■ YOUR OBJECTIVE ■
Below are entries; output exactly the lines from the one with "109 183 3.76" to the one with "305 421 2.90", both included, and nothing else.

■ Records from a data collection ■
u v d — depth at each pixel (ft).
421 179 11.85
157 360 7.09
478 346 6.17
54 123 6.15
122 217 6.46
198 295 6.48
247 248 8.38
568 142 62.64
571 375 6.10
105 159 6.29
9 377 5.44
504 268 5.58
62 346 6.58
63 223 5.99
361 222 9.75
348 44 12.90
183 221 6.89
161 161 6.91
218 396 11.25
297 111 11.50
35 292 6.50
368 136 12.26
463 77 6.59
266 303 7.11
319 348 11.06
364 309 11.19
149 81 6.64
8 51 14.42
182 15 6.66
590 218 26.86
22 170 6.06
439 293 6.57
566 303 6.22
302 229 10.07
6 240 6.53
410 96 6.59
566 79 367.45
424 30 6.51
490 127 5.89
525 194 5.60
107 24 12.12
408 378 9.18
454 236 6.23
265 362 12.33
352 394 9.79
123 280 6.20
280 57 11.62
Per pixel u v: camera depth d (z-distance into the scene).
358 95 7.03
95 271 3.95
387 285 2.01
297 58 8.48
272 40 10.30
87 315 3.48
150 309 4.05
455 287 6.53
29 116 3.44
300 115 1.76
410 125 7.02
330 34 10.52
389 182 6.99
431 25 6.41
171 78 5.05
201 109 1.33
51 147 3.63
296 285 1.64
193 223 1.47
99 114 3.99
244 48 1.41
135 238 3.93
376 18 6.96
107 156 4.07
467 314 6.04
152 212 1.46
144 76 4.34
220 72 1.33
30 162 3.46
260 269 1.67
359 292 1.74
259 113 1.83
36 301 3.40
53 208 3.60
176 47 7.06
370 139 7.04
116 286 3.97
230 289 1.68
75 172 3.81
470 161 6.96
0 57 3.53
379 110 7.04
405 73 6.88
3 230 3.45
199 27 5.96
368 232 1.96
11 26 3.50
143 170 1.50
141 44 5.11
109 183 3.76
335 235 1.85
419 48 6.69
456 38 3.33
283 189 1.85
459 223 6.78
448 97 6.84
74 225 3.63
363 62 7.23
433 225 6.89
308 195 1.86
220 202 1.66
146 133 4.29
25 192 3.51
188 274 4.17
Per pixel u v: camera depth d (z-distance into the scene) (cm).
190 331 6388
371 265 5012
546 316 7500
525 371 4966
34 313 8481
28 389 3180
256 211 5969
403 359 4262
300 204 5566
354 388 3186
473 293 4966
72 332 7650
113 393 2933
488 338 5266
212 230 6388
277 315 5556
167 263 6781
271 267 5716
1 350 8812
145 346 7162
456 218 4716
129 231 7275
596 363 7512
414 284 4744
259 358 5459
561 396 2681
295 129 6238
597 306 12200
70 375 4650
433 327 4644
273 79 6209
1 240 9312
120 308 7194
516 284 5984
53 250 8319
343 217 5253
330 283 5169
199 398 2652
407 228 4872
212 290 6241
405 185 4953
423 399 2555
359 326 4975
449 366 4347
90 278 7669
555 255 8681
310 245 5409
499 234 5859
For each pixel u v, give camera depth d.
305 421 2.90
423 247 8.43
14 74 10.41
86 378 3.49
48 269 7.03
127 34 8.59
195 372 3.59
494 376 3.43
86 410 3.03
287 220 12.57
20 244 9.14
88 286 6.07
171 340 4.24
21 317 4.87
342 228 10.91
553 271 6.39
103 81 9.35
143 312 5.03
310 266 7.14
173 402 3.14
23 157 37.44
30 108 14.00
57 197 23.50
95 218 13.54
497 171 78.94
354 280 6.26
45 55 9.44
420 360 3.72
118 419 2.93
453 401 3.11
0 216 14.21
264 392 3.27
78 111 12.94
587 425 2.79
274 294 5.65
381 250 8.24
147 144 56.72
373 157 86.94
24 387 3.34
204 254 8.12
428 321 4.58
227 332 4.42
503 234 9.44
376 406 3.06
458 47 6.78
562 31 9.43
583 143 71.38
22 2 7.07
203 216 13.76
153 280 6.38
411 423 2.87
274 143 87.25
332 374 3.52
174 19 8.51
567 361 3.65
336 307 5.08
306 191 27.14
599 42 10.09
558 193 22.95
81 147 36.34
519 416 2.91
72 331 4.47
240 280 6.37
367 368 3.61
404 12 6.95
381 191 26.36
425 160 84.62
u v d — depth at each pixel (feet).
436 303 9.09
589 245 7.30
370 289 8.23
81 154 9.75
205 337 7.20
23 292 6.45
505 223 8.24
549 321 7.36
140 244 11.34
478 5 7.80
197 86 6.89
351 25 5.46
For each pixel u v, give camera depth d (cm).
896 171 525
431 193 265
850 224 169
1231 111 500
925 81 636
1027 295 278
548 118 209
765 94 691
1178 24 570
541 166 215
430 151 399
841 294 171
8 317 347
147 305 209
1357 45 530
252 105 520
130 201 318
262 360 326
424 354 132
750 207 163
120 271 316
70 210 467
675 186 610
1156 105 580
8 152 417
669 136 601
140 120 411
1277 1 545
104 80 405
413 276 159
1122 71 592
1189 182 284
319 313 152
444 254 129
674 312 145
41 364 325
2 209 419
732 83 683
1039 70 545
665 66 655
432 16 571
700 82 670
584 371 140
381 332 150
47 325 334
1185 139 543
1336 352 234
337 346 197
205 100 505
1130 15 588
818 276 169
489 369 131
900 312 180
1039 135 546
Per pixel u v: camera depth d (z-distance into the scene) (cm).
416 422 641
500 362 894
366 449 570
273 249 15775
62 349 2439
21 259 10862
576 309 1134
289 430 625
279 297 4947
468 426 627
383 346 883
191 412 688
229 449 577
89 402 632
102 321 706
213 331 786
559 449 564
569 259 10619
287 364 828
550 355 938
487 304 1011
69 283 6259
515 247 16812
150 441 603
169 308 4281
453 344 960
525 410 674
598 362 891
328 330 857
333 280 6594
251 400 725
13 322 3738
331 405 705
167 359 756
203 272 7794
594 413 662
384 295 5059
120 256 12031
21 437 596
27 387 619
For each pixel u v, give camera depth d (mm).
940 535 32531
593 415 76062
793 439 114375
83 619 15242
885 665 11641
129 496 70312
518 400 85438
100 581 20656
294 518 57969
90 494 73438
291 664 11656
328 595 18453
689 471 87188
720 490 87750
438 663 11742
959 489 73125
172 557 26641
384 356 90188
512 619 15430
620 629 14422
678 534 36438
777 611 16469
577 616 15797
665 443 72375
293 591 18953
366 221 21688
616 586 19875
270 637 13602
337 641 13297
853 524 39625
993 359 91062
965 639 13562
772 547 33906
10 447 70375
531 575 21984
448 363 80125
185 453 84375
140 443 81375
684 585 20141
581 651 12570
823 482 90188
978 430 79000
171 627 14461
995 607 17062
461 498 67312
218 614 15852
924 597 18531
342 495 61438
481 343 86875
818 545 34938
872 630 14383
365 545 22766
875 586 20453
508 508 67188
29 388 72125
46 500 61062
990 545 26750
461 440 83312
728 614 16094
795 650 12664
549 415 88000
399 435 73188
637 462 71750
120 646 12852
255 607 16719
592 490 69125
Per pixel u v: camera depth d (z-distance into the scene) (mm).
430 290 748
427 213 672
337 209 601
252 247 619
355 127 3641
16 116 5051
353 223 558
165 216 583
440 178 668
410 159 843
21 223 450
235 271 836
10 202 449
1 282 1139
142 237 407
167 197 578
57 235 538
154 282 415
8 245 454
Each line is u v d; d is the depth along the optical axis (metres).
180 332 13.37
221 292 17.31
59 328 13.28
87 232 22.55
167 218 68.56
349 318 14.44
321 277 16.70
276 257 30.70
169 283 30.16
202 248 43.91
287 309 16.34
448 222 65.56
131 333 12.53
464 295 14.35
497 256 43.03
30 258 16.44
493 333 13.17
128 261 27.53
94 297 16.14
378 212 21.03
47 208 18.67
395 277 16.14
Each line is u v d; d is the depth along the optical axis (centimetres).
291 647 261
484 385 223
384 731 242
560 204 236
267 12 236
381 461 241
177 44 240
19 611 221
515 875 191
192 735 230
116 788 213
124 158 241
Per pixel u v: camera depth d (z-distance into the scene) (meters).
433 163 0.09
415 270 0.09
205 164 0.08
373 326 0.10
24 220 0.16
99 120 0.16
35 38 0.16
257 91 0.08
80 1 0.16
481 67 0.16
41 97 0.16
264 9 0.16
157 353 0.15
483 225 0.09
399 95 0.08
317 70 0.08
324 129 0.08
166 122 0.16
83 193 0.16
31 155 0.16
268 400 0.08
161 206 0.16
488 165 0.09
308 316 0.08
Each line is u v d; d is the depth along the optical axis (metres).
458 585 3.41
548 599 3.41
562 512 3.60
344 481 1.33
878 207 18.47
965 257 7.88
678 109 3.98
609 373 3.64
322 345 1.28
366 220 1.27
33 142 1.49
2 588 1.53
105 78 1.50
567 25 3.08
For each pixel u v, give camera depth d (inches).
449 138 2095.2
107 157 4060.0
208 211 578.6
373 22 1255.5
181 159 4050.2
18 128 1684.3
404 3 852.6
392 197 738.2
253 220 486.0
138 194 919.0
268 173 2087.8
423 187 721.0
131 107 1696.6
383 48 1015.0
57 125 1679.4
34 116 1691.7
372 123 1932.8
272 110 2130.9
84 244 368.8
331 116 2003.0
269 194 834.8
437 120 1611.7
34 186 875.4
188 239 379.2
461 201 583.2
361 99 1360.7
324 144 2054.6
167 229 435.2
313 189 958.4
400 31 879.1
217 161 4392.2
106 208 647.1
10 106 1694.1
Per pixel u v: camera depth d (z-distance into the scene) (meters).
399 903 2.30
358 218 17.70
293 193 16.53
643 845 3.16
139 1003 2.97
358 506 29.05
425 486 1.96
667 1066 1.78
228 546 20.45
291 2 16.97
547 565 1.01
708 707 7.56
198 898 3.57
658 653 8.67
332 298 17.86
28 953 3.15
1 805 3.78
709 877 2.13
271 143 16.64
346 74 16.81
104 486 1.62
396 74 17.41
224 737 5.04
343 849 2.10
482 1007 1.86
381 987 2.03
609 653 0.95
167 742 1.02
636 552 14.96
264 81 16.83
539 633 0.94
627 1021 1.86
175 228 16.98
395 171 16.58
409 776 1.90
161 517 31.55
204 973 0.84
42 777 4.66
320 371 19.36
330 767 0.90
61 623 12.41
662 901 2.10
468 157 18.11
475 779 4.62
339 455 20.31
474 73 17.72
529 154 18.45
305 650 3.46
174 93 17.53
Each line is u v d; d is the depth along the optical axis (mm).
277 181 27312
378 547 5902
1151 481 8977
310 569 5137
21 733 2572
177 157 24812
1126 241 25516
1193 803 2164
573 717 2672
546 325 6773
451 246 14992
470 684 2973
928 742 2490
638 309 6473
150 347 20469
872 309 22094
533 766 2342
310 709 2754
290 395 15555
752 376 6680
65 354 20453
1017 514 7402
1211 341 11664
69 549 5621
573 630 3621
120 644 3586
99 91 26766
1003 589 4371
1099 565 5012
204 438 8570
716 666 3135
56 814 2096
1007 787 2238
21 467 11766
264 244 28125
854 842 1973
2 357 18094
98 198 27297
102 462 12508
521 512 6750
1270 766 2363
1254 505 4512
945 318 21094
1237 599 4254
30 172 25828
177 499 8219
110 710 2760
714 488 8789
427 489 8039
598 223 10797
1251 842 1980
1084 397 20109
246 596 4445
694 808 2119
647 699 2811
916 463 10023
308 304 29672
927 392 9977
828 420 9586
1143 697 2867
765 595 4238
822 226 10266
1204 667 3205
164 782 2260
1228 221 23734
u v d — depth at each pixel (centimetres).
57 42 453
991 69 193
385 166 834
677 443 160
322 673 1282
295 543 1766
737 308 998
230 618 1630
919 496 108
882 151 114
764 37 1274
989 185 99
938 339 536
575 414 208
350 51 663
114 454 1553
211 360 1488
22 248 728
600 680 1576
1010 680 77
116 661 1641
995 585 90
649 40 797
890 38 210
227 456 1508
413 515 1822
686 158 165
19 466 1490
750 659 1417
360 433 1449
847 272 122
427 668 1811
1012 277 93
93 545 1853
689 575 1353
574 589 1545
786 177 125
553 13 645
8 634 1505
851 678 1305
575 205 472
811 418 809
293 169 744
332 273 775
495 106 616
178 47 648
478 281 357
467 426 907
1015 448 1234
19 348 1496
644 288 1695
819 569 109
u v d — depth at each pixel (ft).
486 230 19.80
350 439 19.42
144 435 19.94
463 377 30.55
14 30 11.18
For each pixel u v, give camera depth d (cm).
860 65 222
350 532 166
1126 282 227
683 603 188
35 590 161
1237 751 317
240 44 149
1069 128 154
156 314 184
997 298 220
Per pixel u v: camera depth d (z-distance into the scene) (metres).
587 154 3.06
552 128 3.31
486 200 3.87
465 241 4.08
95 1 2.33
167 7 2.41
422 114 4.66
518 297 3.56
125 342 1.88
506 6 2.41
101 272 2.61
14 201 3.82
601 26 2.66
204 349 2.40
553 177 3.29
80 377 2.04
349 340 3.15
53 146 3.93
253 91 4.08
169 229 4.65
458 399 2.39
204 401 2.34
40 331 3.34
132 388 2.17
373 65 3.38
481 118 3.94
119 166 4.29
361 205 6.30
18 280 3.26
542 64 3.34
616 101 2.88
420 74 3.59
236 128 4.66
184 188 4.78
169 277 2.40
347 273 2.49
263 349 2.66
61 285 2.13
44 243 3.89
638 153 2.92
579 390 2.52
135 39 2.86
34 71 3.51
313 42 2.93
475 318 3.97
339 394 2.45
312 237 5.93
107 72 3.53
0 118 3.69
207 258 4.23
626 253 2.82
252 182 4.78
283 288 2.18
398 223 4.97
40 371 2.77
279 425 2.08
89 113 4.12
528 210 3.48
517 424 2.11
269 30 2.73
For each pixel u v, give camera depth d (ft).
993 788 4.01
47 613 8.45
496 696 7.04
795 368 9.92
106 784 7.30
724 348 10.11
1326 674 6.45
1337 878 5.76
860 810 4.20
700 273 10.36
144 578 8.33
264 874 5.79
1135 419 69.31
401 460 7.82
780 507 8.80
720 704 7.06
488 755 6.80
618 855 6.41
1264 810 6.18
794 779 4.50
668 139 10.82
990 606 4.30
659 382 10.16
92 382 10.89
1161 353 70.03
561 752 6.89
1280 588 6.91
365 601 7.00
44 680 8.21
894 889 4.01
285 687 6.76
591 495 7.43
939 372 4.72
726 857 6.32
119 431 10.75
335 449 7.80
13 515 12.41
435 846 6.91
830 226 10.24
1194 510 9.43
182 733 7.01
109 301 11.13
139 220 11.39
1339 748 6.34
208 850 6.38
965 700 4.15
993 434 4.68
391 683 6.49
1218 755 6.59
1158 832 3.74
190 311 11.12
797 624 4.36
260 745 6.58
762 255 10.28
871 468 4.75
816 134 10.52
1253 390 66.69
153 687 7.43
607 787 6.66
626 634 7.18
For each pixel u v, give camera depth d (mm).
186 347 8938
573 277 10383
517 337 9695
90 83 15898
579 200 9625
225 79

■ EXPECTED OUTPUT ■
109 183 3.76
335 235 1.85
419 48 6.69
456 38 3.33
283 189 1.85
459 223 6.78
448 97 6.84
74 225 3.63
363 62 7.23
433 225 6.89
308 195 1.86
220 202 1.66
146 133 4.29
25 192 3.51
188 274 4.17
Per pixel u v: camera depth d (z-distance into the scene) (cm).
190 331 6388
371 265 5012
546 316 7500
525 371 4966
34 313 8481
28 389 3180
256 211 5969
403 359 4262
300 204 5566
354 388 3186
473 293 4966
72 332 7650
113 393 2933
488 338 5266
212 230 6388
277 315 5556
167 263 6781
271 267 5716
1 350 8812
145 346 7162
456 218 4716
129 231 7275
596 363 7512
414 284 4744
259 358 5459
561 396 2681
295 129 6238
597 306 12200
70 375 4650
433 327 4644
273 79 6209
1 240 9312
120 308 7194
516 284 5984
53 250 8319
343 217 5253
330 283 5169
199 398 2652
407 228 4872
212 290 6241
405 185 4953
423 399 2555
359 326 4975
449 366 4347
90 278 7669
555 255 8681
310 245 5409
499 234 5859
For each pixel u v, give camera depth d.
305 421 2.90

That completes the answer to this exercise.